Lamps and candles were often smelly, inconvenient and expensive, reeking of tallow or gasoline, dripping hot wax on coverlets and incautious fingers. Flickering flames had to be goaded into providing proper illumination, ingeniously reflected by mirrors, polished metal or glass. Materials that borrow and reflect light – such as lacquer, gold or fine textiles – had a special significance. Satin is a supreme example.
It’s not a type of material exactly (although it was traditionally made with silk, it can also be created with cotton or nylon), but a group of related weaving techniques in which the warp threads float over the weft with very minimal interlacing; they might pass over three, four or even seven weft threads before going under one. The effect is uninterrupted lengths of smooth thread that feel soft and silky, better reflecting the light on one side while appearing dull on the other.
While the broad principle behind the method remains the same, there are several variations: duchess satin, which is very stiff and heavy; baronet satin, made using rayon and cotton; and charmeuse, which is lightweight. Satin textiles generally feel very flexible, smooth and almost slippery; they drape well and don’t wrinkle easily. They do, however, have drawbacks.

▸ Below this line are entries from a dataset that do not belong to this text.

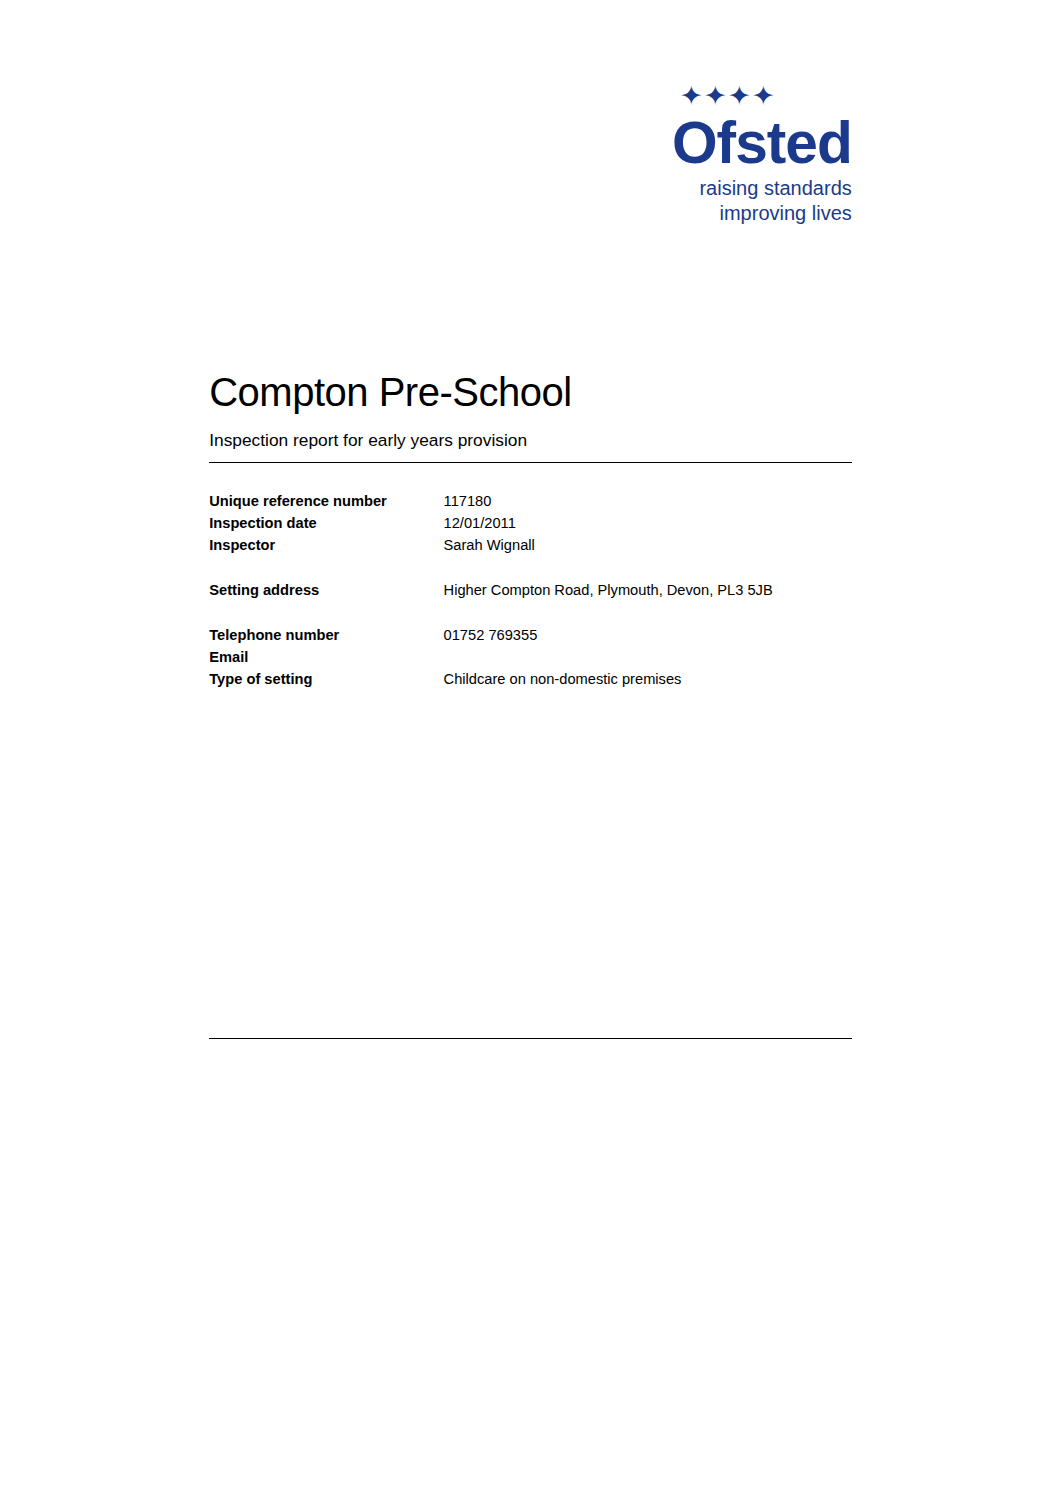✦✦✦✦
Ofsted
raising standards
improving lives
Compton Pre-School
Inspection report for early years provision
| Unique reference number | 117180 |
| Inspection date | 12/01/2011 |
| Inspector | Sarah Wignall |
| Setting address | Higher Compton Road, Plymouth, Devon, PL3 5JB |
| Telephone number | 01752 769355 |
| Email | |
| Type of setting | Childcare on non-domestic premises |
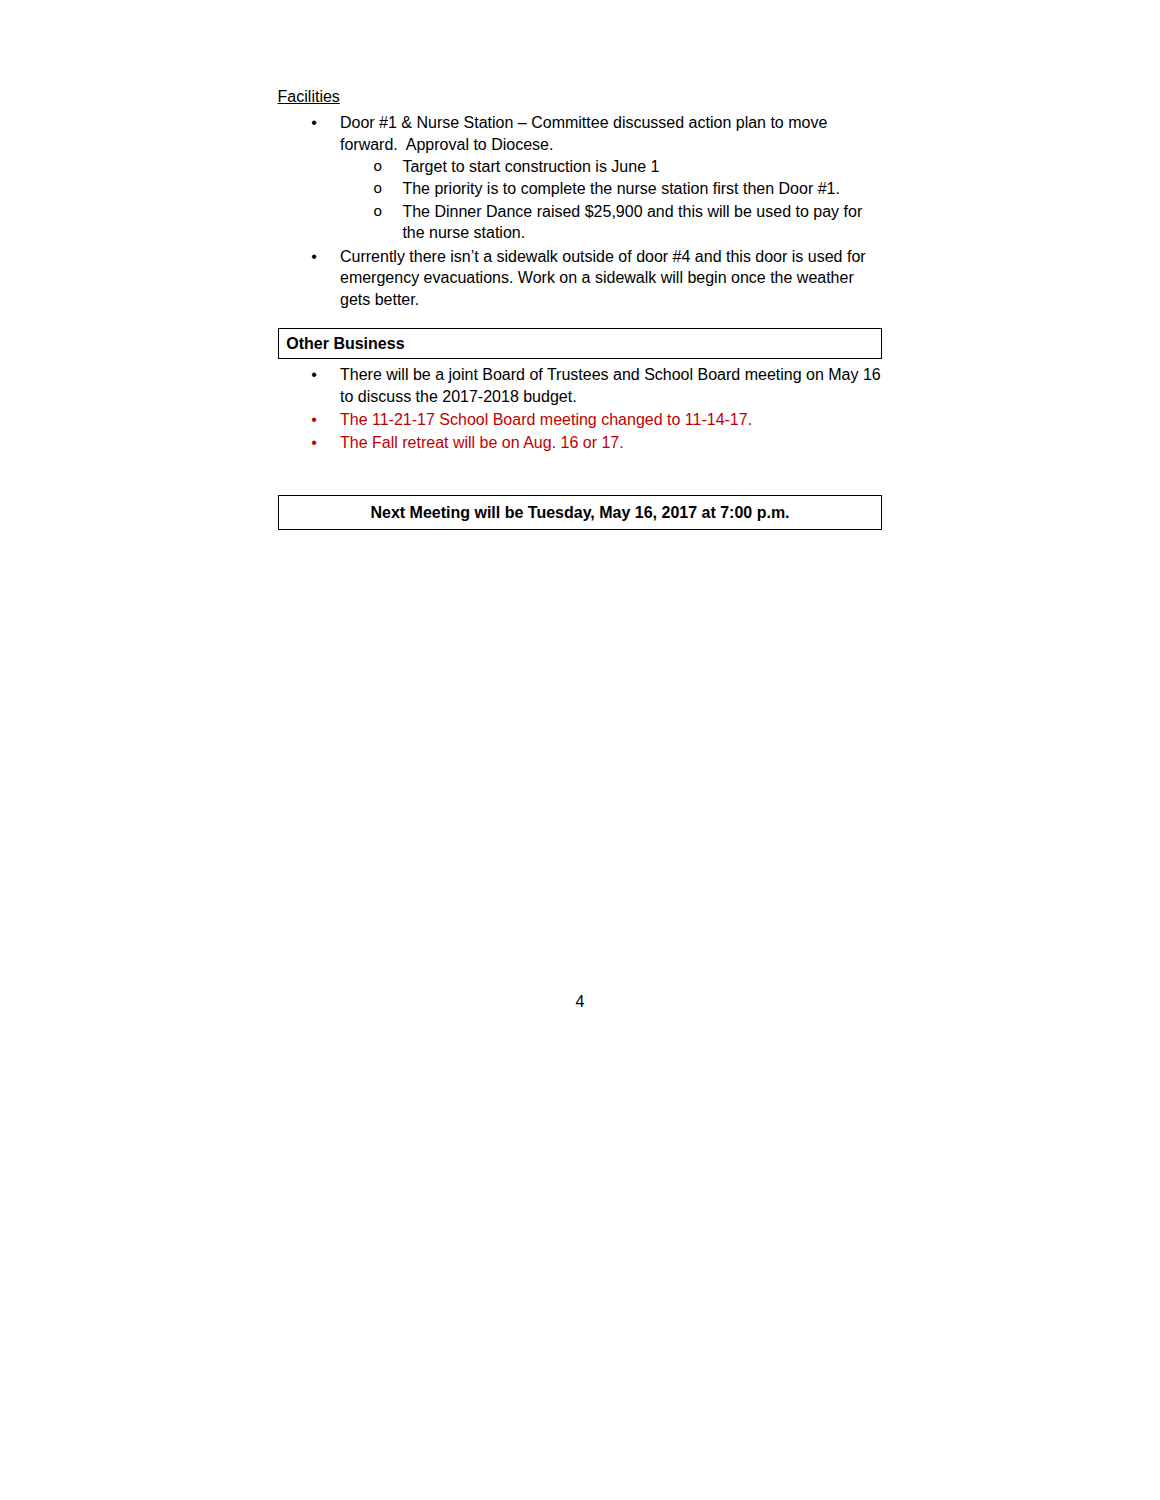Facilities
Door #1 & Nurse Station – Committee discussed action plan to move forward. Approval to Diocese.
Target to start construction is June 1
The priority is to complete the nurse station first then Door #1.
The Dinner Dance raised $25,900 and this will be used to pay for the nurse station.
Currently there isn’t a sidewalk outside of door #4 and this door is used for emergency evacuations. Work on a sidewalk will begin once the weather gets better.
Other Business
There will be a joint Board of Trustees and School Board meeting on May 16 to discuss the 2017-2018 budget.
The 11-21-17 School Board meeting changed to 11-14-17.
The Fall retreat will be on Aug. 16 or 17.
Next Meeting will be Tuesday, May 16, 2017 at 7:00 p.m.
4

The most serious is that all those long expanses of floating warp threads are liable to snag and pull, ruining the sleek appearance of the fabric.
The delicate textile originated in medieval China, possibly in the port city of Quanzhou; this city was called Zaitun by Arabic traders, and the word ‘satin’ is widely believed to be a derivation of this name. For several centuries, it was invariably created using silk and became a coveted trade good, popular across the world and wildly expensive. Much of the furniture at the Palace of Versailles, for example, was luxuriously upholstered with satin by generations of French royals, most notably King Louis XIV.
It should surprise no one that the Sun King, a lover of opulence and splendour who once used 20,000 candles to light up the Hall of Mirrors alone, was a devotee of the most lustrous fabric of them all.